Exercice écrit 1
Recopiez sans aucune modification le passage de l'article sur Mohammed Dahlan, de « Décidément, en Terre » à « ses ennemis israéliens. ».

Sunday, August 08, 2004

Adler.— Mohammed Dahlan

Alexandre Adler: Le pari de Mohammed Dahlan
Le Figaro, 04/08/2004.

Décidément, en Terre sainte, la roche Tarpéienne est encore plus proche du Capitole qu’à Rome, ou plutôt l’insurrection de Gaza est plus fatale au pouvoir de Yasser Arafat que l’occupation de Ramallah par ses ennemis israéliens.

Alors que toutes les pressions, toutes les rodomontades parfois stupides — telle la menace de liquidation physique pure et simple — n’étaient en rien parvenues à ébranler le pouvoir du raïs — ou chef — de la révolution palestinienne, dès lors que ces gesticulations provenaient d’Israël, il aura fallu à peine une semaine de troubles et de pressions pour que l’édifice, certes déjà vermoulu, de l’autorité palestinienne commence à vaciller pour de bon. Trait régional sans doute ancien, ce sont les trompettes de Jéricho qui renversent les murailles plus efficacement que les coups de boutoir. Ou, plutôt, comme aurait pu le dire l’un de mes parents rabbins à Arik Sharon, et surtout à certains de ses partisans de la droite nationaliste les plus excités, pour la vengeance, il vaut toujours mieux s’en remettre à un véritable professionnel, et il n’en existe pas de meilleur que Dieu...

Données fournies
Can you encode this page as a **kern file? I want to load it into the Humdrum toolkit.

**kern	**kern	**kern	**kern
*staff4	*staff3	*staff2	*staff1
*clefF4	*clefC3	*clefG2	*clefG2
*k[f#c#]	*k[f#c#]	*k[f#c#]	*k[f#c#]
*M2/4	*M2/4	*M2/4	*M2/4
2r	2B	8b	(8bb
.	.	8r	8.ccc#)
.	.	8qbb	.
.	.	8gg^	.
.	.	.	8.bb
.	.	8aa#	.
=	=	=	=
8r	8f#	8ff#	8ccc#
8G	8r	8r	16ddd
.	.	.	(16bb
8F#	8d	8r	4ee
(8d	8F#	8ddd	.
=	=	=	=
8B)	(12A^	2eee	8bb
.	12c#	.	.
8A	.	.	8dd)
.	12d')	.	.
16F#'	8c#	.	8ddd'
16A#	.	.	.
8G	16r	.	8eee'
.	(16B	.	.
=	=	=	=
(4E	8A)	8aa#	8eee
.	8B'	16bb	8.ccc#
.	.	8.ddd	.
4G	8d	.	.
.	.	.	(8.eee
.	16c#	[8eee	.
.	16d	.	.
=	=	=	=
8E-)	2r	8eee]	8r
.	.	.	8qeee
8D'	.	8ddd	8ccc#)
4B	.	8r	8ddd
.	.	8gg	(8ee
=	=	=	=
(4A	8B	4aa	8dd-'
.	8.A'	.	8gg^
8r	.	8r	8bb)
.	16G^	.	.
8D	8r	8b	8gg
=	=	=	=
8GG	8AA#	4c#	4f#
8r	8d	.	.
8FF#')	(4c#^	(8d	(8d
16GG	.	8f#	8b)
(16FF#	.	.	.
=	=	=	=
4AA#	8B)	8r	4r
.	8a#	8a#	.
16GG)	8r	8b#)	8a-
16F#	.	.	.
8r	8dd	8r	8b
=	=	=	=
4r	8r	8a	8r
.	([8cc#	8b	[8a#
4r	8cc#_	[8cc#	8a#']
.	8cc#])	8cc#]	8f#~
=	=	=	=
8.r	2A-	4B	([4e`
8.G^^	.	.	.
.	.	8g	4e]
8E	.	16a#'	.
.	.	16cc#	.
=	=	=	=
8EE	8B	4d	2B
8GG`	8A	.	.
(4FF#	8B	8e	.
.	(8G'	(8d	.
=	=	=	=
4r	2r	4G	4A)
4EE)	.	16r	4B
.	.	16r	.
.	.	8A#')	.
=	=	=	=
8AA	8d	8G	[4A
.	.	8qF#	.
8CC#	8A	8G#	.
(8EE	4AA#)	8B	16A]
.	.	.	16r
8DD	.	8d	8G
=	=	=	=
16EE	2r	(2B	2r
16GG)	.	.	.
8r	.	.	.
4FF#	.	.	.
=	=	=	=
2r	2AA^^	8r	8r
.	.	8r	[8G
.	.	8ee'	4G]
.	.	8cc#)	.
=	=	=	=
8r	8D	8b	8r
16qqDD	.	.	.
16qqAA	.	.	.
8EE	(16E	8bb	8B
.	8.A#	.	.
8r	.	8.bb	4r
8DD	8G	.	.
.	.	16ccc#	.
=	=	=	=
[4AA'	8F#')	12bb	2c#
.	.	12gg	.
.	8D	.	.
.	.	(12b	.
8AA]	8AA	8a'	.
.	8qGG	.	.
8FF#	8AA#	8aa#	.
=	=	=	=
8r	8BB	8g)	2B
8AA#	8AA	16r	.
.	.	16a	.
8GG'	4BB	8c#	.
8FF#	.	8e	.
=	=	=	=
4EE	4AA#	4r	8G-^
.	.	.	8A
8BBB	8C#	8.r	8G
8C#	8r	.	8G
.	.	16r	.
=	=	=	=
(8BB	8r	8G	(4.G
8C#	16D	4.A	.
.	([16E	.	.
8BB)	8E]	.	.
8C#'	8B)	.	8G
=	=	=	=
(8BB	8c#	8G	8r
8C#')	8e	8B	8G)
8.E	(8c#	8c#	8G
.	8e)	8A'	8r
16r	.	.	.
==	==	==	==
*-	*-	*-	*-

Exercice écrit 2
Extrayez telles quelles toutes les lignes ci-dessus qui contiennent la chaîne « kern ».

Corrigé 1
Décidément, en Terre sainte, la roche Tarpéienne est encore plus proche du Capitole qu’à Rome, ou plutôt l’insurrection de Gaza est plus fatale au pouvoir de Yasser Arafat que l’occupation de Ramallah par ses ennemis israéliens.

Corrigé 2
Can you encode this page as a **kern file? I want to load it into the Humdrum toolkit.
**kern	**kern	**kern	**kern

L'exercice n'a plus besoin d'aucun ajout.